Он так и делает, уверяя меня, что это нормально, а затем измеряет мне температуру цифровым термометром.

– Тридцать шесть целых шесть десятых. Если у тебя и была температура, то она прошла.

С каждой минутой я чувствую себя все более нелепо.

– Давай посмотрим, что у тебя с горлом и ушами.

Доктор осторожно прощупывает лимфатические узлы по бокам моей шеи, затем просит меня открыть рот, чтобы заглянуть внутрь с помощью маленького зеркальца. Удовлетворившись результатом, он осматривает оба уха с помощью отоскопа.

– Были ли у тебя рвота или диарея?

– Нет.

– А операции в течение последнего года?

– Тоже нет.

Он откидывается на спинку стула и улыбается. У него очень привлекательные ямочки на щеках и добрые карие глаза. Я понимаю, почему он нравится тетушке Ди.

– Каков твой уровень стресса в последнее время?

Я тихо и иронично смеюсь.

– По шкале от одного до десяти – сорок семь.

Доктор Хансен понимающе кивает.

– Соболезную по поводу твоей бабушки.

Я не спрашиваю, имеет ли он в виду ее смерть или последующее исчезновение.

– Спасибо.

Мы молча смотрим друг на друга, и я гадаю, знает ли он о кладбище Пайнкрест и его пропавших обитателях. Должно быть, эта новость уже разлетелась по всему городу.

– Ты хочешь мне что-то еще сказать?

– Если ты спрашиваешь, не думаю ли я о самоубийстве, то ответ «нет».

Его легкая улыбка выглядит смущенной.

– Неужели я был так очевиден? Мне нужно поработать над умением располагать к себе людей.

Я отмахиваюсь.

– Я знаю, что ты должен спросить. Так каков вердикт?

– Думаю, ты была права, когда сказала, что подхватила вирус. Пей больше жидкости и отдыхай. Через день-два тебе должно стать намного лучше. Если нет, приходи ко мне в кабинет в понедельник, мы возьмем у тебя кровь и проведем дополнительные анализы.

– А как насчет кровотечения из носа? У меня раньше такого не было.

– Это может быть что-то простое, например, воздух в доме. Он заметно суше, а все эти травы, развешанные повсюду, могут раздражать носовые ходы. Или это может быть дым, пыль или даже сильные запахи. Попробуй промывать нос солевым раствором. Это должно помочь.

Когда я тяжело вздыхаю и откидываюсь на подушки, доктор спрашивает: – Хочешь, я дам тебе что-нибудь, чтобы ты уснула?

– Конечно. Лоботомия подойдет.

– Я говорил скорее о снотворном.

Когда я колеблюсь, он произносит: – Ты не обязана их принимать, но, по крайней мере, у тебя есть выбор. Я оставлю достаточно, чтоб хватило на неделю.

Затем достает из сумки маленький пузырек из янтарного стекла без этикетки и ставит его на тумбочку. Я удивлена, что мне не нужен рецепт на эти таблетки. Может, это влияние тетушки Ди.

Может быть, у нас семейный счет, основанный на бартере, и она расплачивается минетом.

– Спасибо, – говорю я, избегая его взгляда. – Я ценю, что ты пришел.

Он хватает свою сумку и встает.

– Не за что. Поправляйся. И помни: если не станет лучше, просто приходи в мой кабинет, и мы направим тебя на дополнительное обследование.

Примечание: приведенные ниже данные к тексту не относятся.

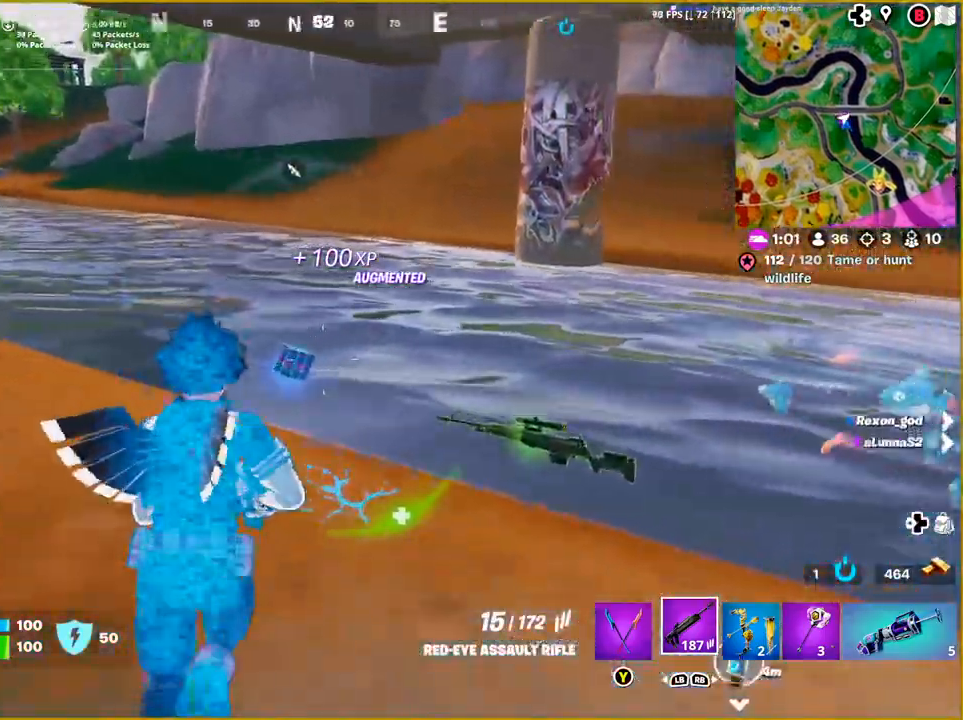
{"buttons": [], "left_stick": "right", "right_stick": "center", "events": [[83, "left_stick", "center"], [200, "left_stick", "right"], [467, "right_stick", "center"]]}
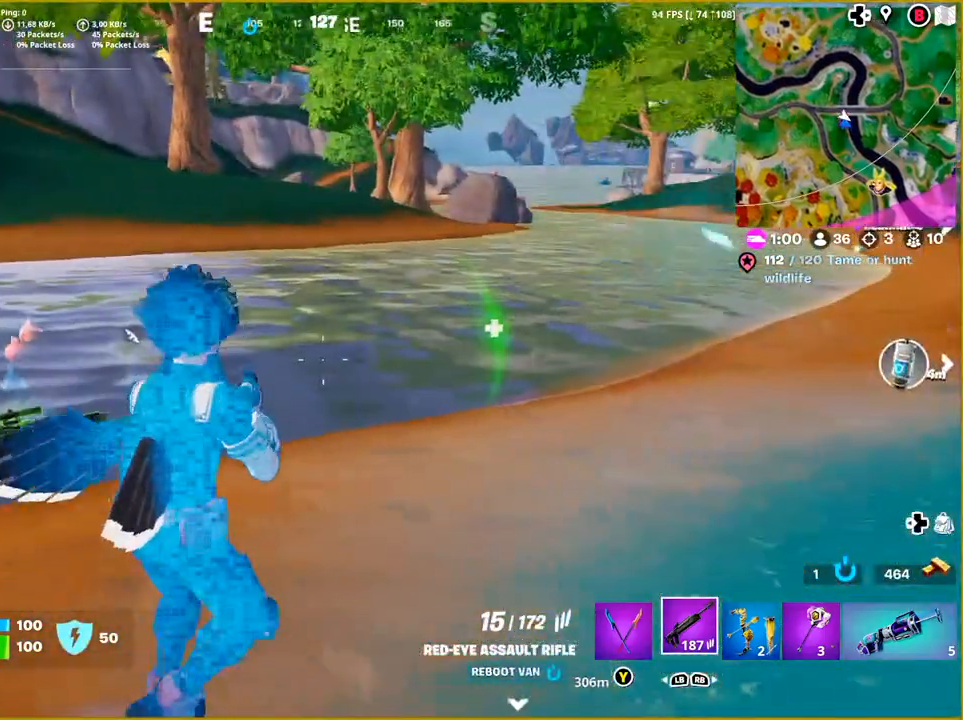
{"buttons": [], "left_stick": "up-right", "right_stick": "right", "events": [[100, "right_stick", "right"], [200, "left_stick", "up-right"]]}
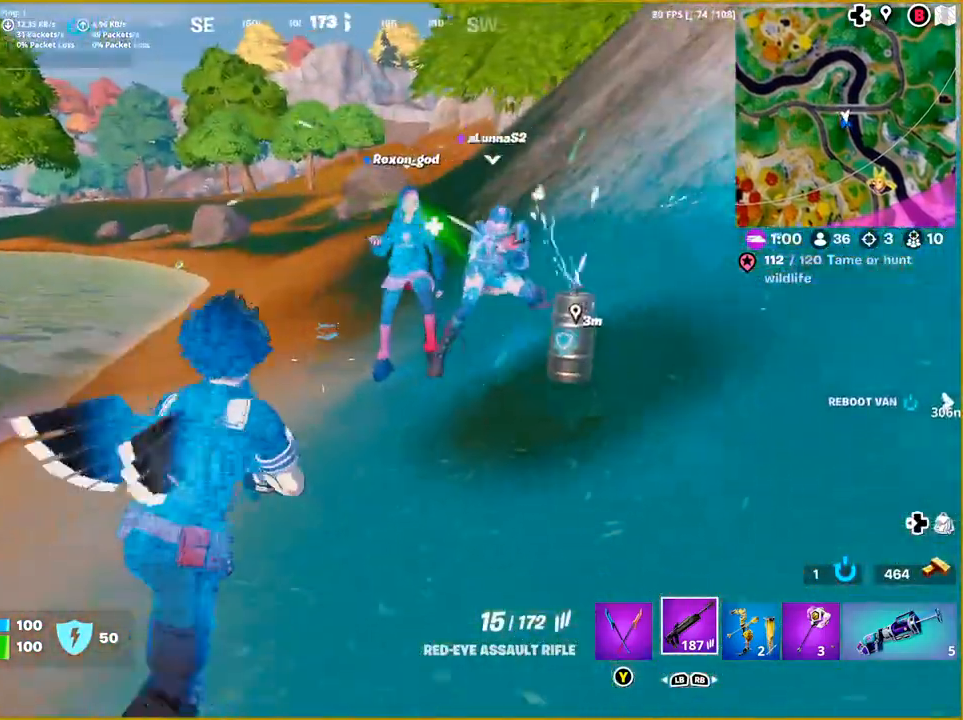
{"buttons": [], "left_stick": "center", "right_stick": "right", "events": [[250, "left_stick", "center"]]}
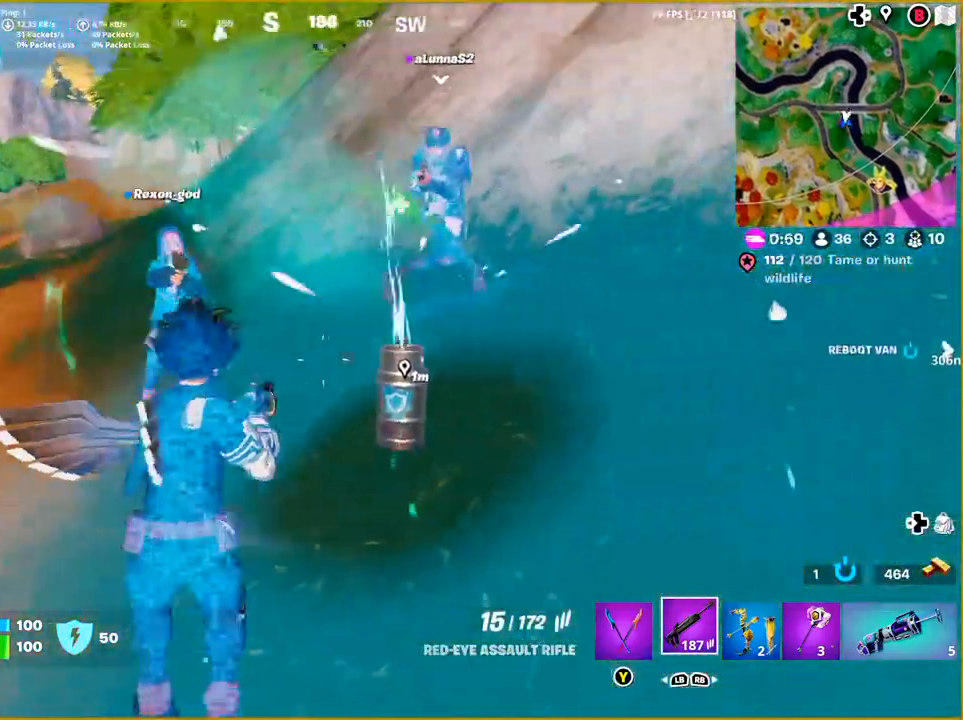
{"buttons": [], "left_stick": "up-right", "right_stick": "center", "events": [[83, "left_stick", "up-right"], [383, "right_stick", "center"]]}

После его ухода я погружаюсь в глубокие раздумья. Но через несколько мгновений слышу приглушенный гул.

Сначала я думаю, что это что-то электронное, но, присмотревшись, понимаю, что звук не постоянный. Он то усиливается, то ослабевает в неровном ритме, который создают множество быстро взмахивающих крыльев, словно гул пчелиного улья.

Нахмурившись, я поднимаюсь с кровати и стою посреди комнаты, пытаясь определить источник шума. Но кажется, что его издает вся комната: пол, стены и потолок. Шум становится все громче и приближается, от него по коже бегут мурашки.

Сохраняй спокойствие. Под карнизом осиное гнездо, вот и все. Бояться нечего.

Звук становится все громче, пока не превращается в невыносимый гул.

Я направляюсь к двери, нервно оглядываясь по сторонам, но не вижу ничего необычного. Затем краем глаза замечаю какое-то движение и оборачиваюсь в сторону ванной.

Даже с другого конца комнаты я отчетливо вижу зеркало над раковиной и гротескное отражение в нем.

Все мое тело покрыто кишащей массой жирных черных мух. Кроме глаз, которые затуманены белым налетом, как у давно умершего существа.

Когда я открываю рот в беззвучном крике, мухи роем устремляются мне в глотку, принося с собой тошнотворный запах разложения. Затем меня накрывает вонь, наполняющая нос приторно-сладким запахом гниения. Кишки и кровь. Как на скотобойне.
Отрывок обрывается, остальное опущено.